■ Directions ■
Render the data below as a JSON list of strings, one string for each line, with blank lines left out and the picture not included.

■ Recorded information ■

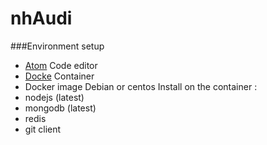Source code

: # nhAudi

###Environment setup 
* [Atom](https://atom.io/) Code editor 
* [Docke](https://www.docker.com/) Container 
* Docker image Debian  or centos 
Install on the container :
* nodejs (latest)
* mongodb (latest)
* redis
* git client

■ Answer box ■
[
  "Source code",
  ": # nhAudi",
  "###Environment setup ",
  "* [Atom](https://atom.io/) Code editor ",
  "* [Docke](https://www.docker.com/) Container ",
  "* Docker image Debian  or centos ",
  "Install on the container :",
  "* nodejs (latest)",
  "* mongodb (latest)",
  "* redis",
  "* git client"
]